Claire d’Albe (Ménard, 1823)/Lettre 28

Ménard et Desène fils (Œuvres complètes. 1p. 253-256).


LETTRE XXVIII.


FRÉDÉRIC À CLAIRE.


Femme, femme trop enchanteresse, qui es-tu pour faire entrer dans mon cœur les sentimens les plus opposés, pour me faire passer tout à coup de l’excès du bonheur à celui de l’infortune ? Ces yeux si touchans, qu’il est impossible de regarder sans la plus vive émotion, ces yeux qui n’appartiennent qu’à Claire, l’idole chérie de mon cœur, la première femme que j’aie aimée, la seule que j’aimerai jamais ; ces yeux où elle me permettait hier de lire l’expression de la tendresse, sont voilés aujourd’hui par la douleur et la sévérité ; et mon âme, où tu règnes despotiquement, mon âme, qui n’a maintenant plus de sentimens que tu n’aies fait naître, gémis de ta peine sans en connaître la cause.
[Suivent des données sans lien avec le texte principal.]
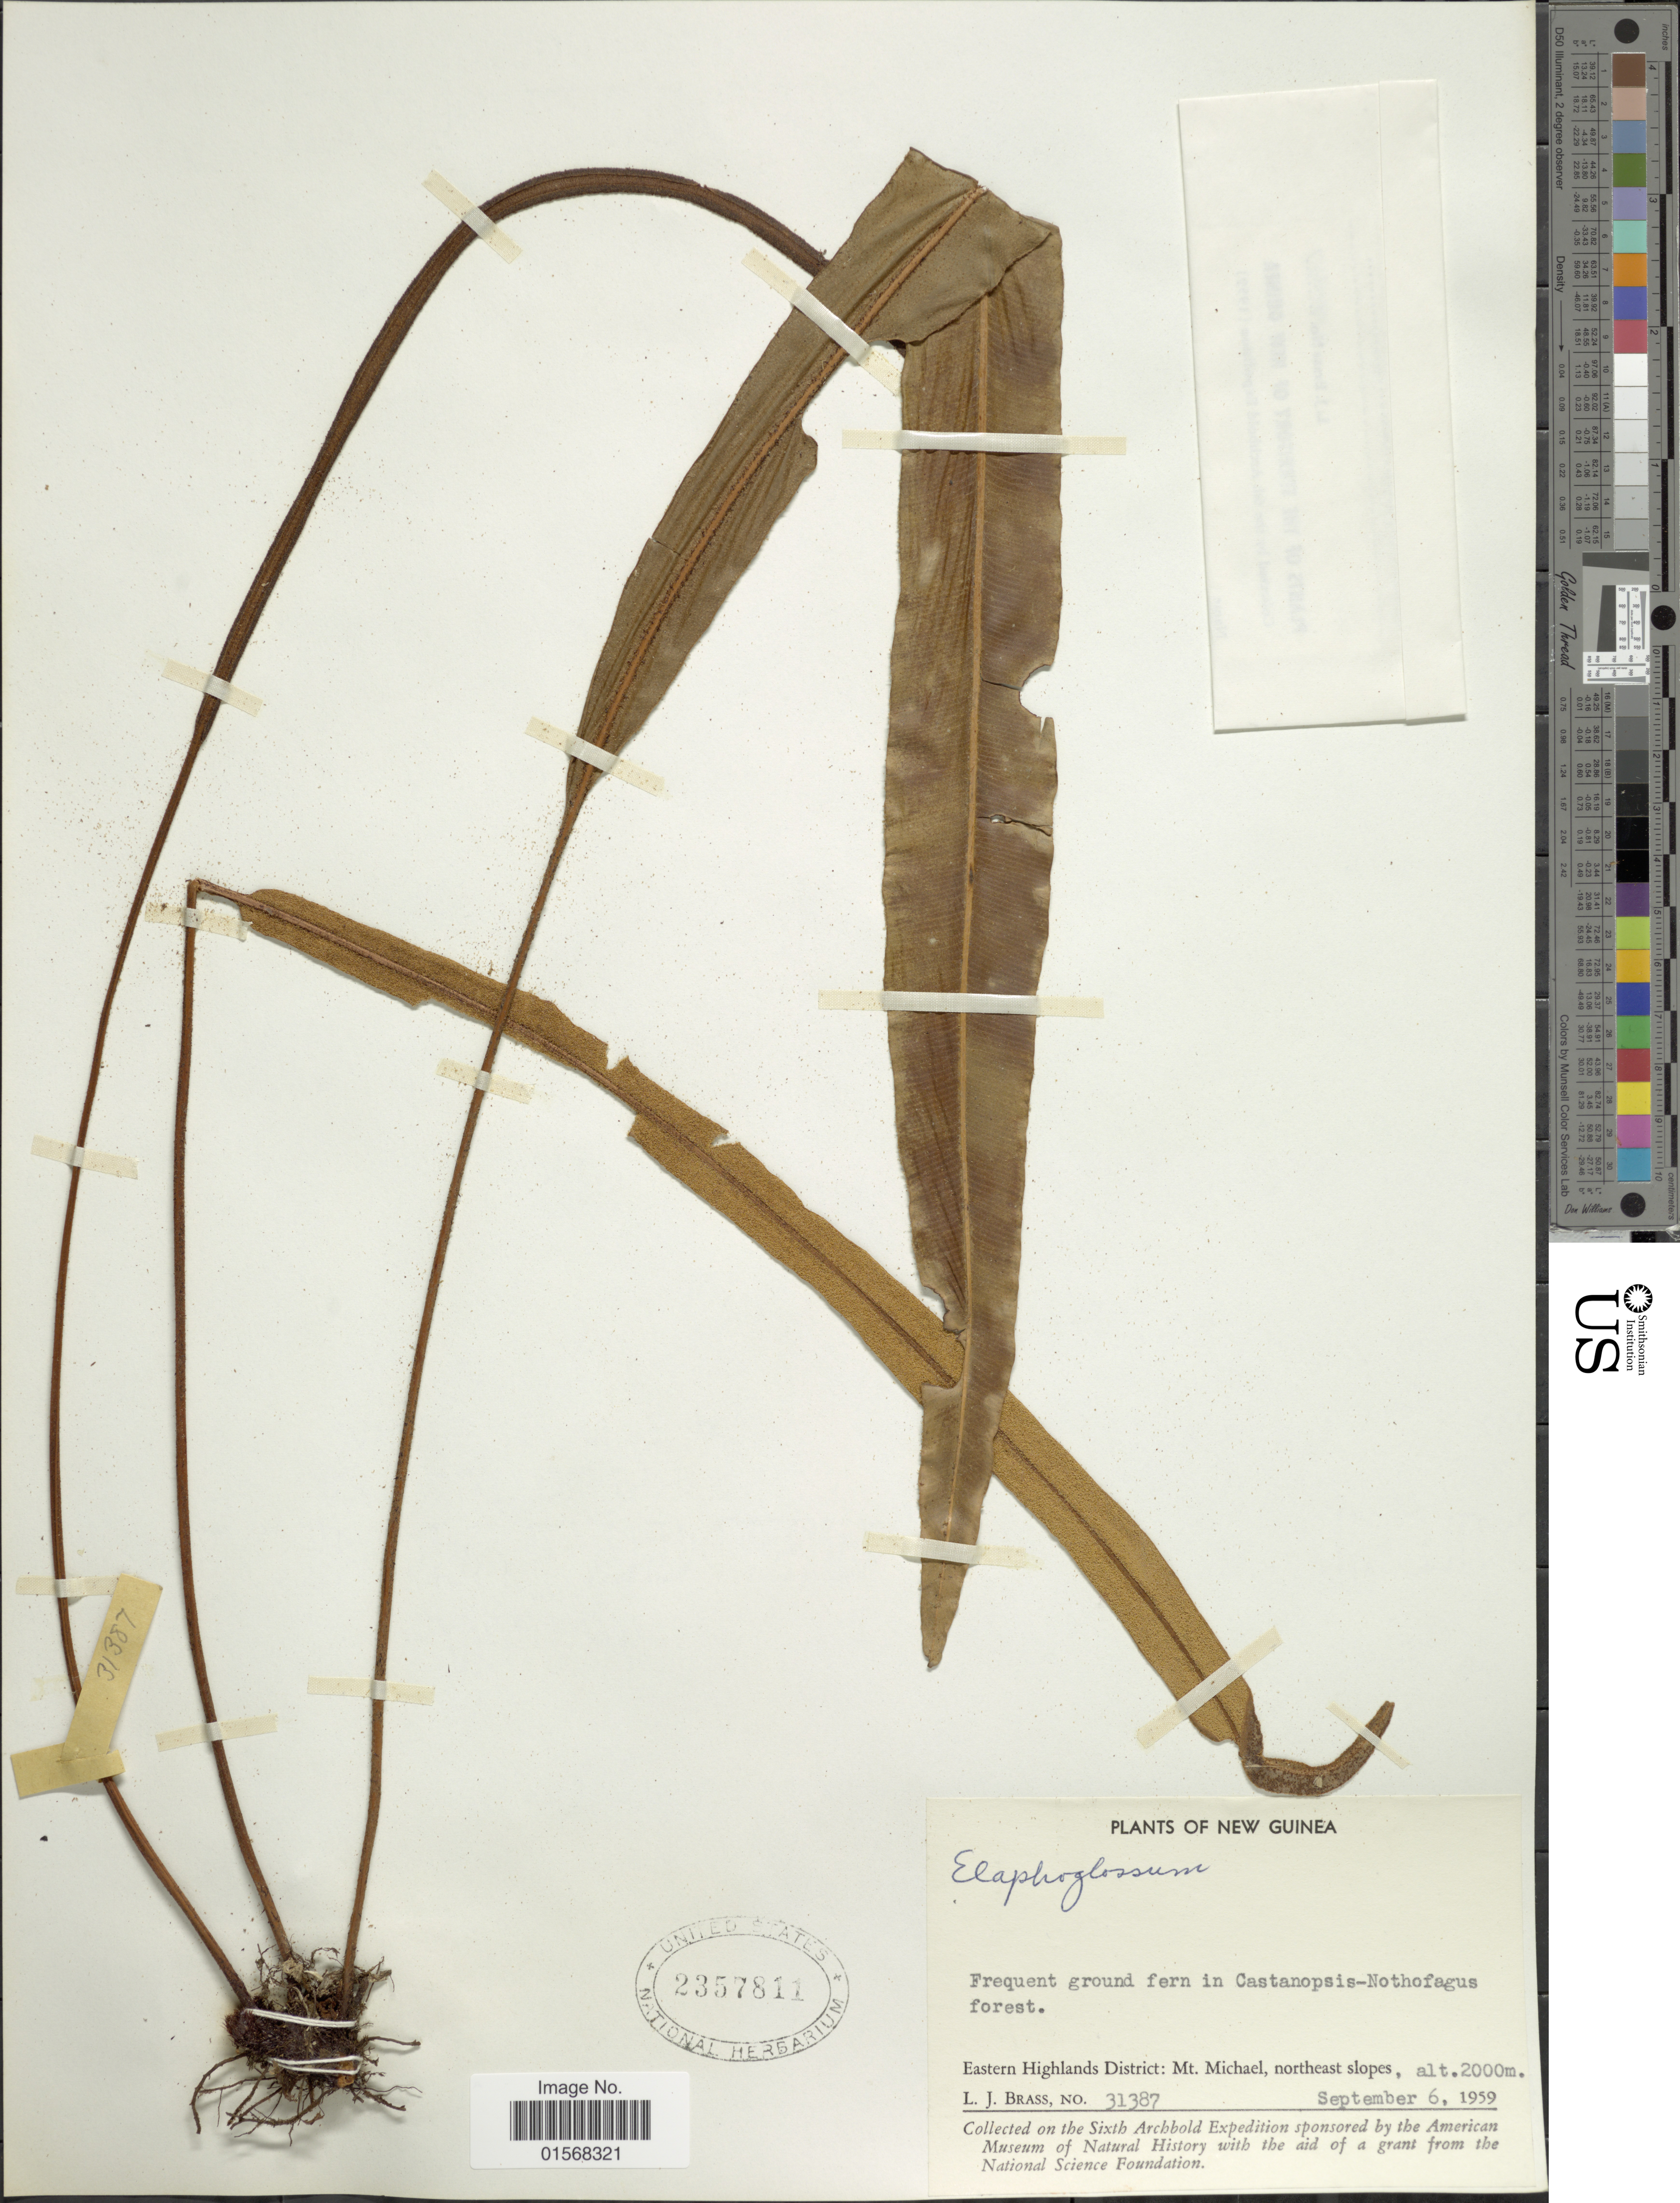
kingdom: Plantae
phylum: Tracheophyta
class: Polypodiopsida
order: Polypodiales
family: Dryopteridaceae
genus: Elaphoglossum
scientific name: Elaphoglossum sp.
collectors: L. J. Brass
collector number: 31387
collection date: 1959-09-06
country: Papua New Guinea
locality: New Guinea, Eastern Highlands District: Mt. Michael, northeast slopes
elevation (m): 2000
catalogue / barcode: US 2357811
Ô ma douce, ma charmante amie ! garde-toi bien de te croire coupable, ni de t’affliger du bonheur que tu m’as donné ; le repentir ne doit point entrer dans une âme dont le mal n’approcha jamais. Toi, craindre le crime, Claire ! ton seul regard le tuerait. Femme adorée et trop craintive, oses-tu penser que la divinité qui te forma à son image, nous entraîne vers le vice par tout ce que la félicité a de plus doux ! Non, non ; ces élans, ces transports, ces émotions enchanteresses me rassurent contre le remords, et je me sens trop heureux pour me croire criminel. Ah ! laisse-moi retrouver ces instans où, t’enlaçant dans mes bras et respirant ton souffle, j’ai recueilli sur tes lèvres tout ce que l’immensité de l’univers et de la vie peut donner de félicité à un mortel.

Claire, tu m’as éloigné de toi, mais je ne t’ai point quittée ; mon imagination te plaçait sur mon sein, je t’inondais de caresses et de larmes ; ma bouche avide pressait la tienne : Claire ne s’en défendait point, Claire partageait mes transports ; sans autre guide que son cœur et la nature, elle oubliait le monde, ne sentait que l’amour, ne voyait que son amant ; nous étions dans les cieux. Ah ! Claire, ce n’est pas là qu’est le crime.

Claire, je t’idolâtre avec frénésie, ton image me dévore, ton approche me brûle ; trop de feux me consument : il faut mourir ou les satisfaire. Laisse-moi te voir, je t’en conjure, ne me fuis point, laisse-moi te presser encore une fois entre mes bras, je les étends pour te saisir, mais c’est une ombre qui m’échappe. Je t’écris à genoux, mon papier est baigné de mes pleurs ! ô Claire ! un de tes baisers, un seul encore ! Il est des plaisirs trop vifs pour pouvoir les goûter deux fois sans mourir.